As Roger Ebert noted on his blog Monday, he saw the film in Chicago and loved it, but at the time he filed his review he suspected he might be going against the critical tide, if there was one:

Why did I think I would be in a minority? Because of what David Poland at Movie City News poetically described as "one idiot." As everybody knows, an exhibitor attended a closed-door screening last week, and filed a review with the Ain't It Cool News website. This single wrong-headed, anonymous review was the peg on which The New York Times based a breathless story on a negative early reaction to the film ["Indiana Jones Is Battling the Long Knives of the Internet"]. That story inspired widespread coverage: Were Spielberg and Lucas making a mistake by showing their film at Cannes? Would it turn out to be a fiasco like showing "The Da Vinci Code" there? The Code got terrible reviews, and only managed to gross something like $480 million dollars at the box office -- suggesting, if not to the Times, that even a negative reception at Cannes might not cut Indy off at the knees.

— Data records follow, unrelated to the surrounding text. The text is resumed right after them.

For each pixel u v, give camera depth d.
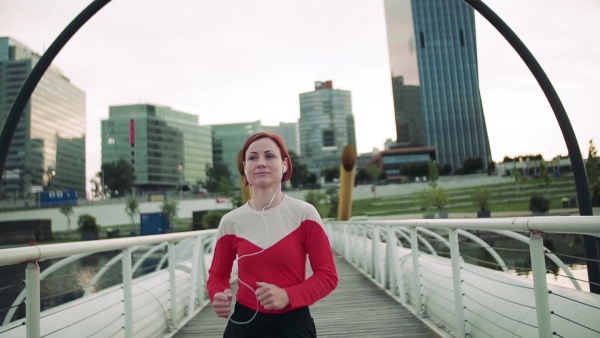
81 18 4.87
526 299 2.26
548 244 8.78
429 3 90.62
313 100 135.62
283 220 1.41
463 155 87.06
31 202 61.22
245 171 1.47
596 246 3.61
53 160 93.81
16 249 1.57
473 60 89.50
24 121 87.38
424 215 46.19
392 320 4.10
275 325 1.34
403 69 93.12
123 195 88.31
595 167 18.47
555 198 43.12
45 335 1.99
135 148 101.00
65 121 98.94
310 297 1.27
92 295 3.02
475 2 4.67
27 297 1.69
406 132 91.88
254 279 1.37
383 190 60.84
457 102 88.50
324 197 58.50
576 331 1.75
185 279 4.81
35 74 4.75
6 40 94.06
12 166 85.69
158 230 43.38
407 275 4.87
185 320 4.24
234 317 1.41
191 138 111.56
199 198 60.19
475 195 45.88
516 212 41.56
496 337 2.35
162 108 109.94
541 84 4.59
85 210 51.31
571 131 4.38
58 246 1.87
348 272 8.60
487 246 3.82
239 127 124.06
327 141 133.25
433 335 3.48
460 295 2.81
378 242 6.63
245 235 1.41
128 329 2.71
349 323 4.12
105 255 20.78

The Times story was laughable (written by former Los Angeles Times business reporter Michael Cieply, who knows better), but Daily Variety compounded the absurdity in a craven attempt to whip up some false drama about the movie -- I'm sorry, not about the movie, but about what could maybe possibly hypothetically happen if, say, the Cannes reception was deemed to be less-than-orgasmic. They ran a picture with their "Indiana Jones" story, too -- a still from "The Da Vinci Code." (Sub-head: "Spielberg, Lucas aim to avoid 'Da Vinci' scenario." Make your own joke here.)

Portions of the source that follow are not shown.